■ Written task
Collect every line of the records that contains the string "parser". Case counts.

(Dataset entries)
═══

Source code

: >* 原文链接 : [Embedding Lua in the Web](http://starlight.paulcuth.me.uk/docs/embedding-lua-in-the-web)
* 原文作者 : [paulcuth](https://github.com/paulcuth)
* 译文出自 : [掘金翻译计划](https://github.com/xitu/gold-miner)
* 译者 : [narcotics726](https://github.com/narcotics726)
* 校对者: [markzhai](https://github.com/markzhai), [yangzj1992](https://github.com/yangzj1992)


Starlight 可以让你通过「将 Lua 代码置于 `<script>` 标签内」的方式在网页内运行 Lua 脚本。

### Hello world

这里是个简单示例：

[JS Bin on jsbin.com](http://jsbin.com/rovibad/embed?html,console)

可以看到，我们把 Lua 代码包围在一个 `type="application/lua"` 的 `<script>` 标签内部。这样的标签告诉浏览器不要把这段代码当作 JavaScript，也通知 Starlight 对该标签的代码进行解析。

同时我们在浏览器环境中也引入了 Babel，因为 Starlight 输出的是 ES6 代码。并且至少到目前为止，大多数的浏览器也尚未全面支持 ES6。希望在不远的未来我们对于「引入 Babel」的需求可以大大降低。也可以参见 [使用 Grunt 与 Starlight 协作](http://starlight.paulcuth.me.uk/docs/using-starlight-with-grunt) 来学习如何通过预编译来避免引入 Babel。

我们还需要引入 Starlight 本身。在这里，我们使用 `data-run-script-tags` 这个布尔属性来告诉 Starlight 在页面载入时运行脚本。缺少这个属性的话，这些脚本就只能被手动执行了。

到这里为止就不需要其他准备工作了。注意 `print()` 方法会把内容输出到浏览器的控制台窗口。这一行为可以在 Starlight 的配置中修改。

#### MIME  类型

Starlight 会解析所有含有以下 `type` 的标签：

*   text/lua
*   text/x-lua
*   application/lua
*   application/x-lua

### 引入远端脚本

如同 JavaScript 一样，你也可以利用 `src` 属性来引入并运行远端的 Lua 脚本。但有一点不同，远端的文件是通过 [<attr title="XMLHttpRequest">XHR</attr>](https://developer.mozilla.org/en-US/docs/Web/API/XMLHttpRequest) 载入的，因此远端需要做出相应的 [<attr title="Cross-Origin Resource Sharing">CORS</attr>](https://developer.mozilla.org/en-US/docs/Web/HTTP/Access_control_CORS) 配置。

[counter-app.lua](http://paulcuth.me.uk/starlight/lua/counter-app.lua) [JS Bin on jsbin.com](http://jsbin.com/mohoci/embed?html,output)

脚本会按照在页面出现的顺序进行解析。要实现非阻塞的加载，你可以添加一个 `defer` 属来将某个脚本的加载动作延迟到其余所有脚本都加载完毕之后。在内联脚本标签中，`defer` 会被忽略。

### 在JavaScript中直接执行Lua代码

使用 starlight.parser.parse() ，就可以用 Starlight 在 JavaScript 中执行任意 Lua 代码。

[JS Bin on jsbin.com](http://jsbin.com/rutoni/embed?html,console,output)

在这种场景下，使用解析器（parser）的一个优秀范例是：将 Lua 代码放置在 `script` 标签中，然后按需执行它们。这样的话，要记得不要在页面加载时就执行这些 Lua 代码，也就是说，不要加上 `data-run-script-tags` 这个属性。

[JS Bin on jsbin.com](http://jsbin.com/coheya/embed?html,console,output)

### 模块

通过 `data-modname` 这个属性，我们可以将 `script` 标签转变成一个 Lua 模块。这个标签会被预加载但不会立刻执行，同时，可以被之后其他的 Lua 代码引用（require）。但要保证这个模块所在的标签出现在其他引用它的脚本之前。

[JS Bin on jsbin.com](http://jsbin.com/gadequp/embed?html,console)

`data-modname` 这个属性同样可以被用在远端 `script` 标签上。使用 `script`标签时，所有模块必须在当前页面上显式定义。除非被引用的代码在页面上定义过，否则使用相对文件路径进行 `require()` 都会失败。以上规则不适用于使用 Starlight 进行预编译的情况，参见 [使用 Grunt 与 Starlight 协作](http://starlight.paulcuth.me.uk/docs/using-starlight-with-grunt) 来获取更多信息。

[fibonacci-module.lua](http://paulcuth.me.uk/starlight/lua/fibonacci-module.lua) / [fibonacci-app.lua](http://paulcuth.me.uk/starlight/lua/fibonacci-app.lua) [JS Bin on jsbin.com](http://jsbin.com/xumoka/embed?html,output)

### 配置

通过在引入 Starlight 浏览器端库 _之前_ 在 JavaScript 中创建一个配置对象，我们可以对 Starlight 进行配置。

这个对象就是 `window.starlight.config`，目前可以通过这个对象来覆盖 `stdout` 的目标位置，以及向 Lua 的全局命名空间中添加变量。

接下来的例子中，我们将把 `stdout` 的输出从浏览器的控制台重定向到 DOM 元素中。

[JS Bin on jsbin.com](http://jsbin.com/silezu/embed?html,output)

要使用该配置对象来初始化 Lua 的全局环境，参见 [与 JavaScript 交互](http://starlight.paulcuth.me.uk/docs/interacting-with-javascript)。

═══

■ Response to the task
使用 starlight.parser.parse() ，就可以用 Starlight 在 JavaScript 中执行任意 Lua 代码。
在这种场景下，使用解析器（parser）的一个优秀范例是：将 Lua 代码放置在 `script` 标签中，然后按需执行它们。这样的话，要记得不要在页面加载时就执行这些 Lua 代码，也就是说，不要加上 `data-run-script-tags` 这个属性。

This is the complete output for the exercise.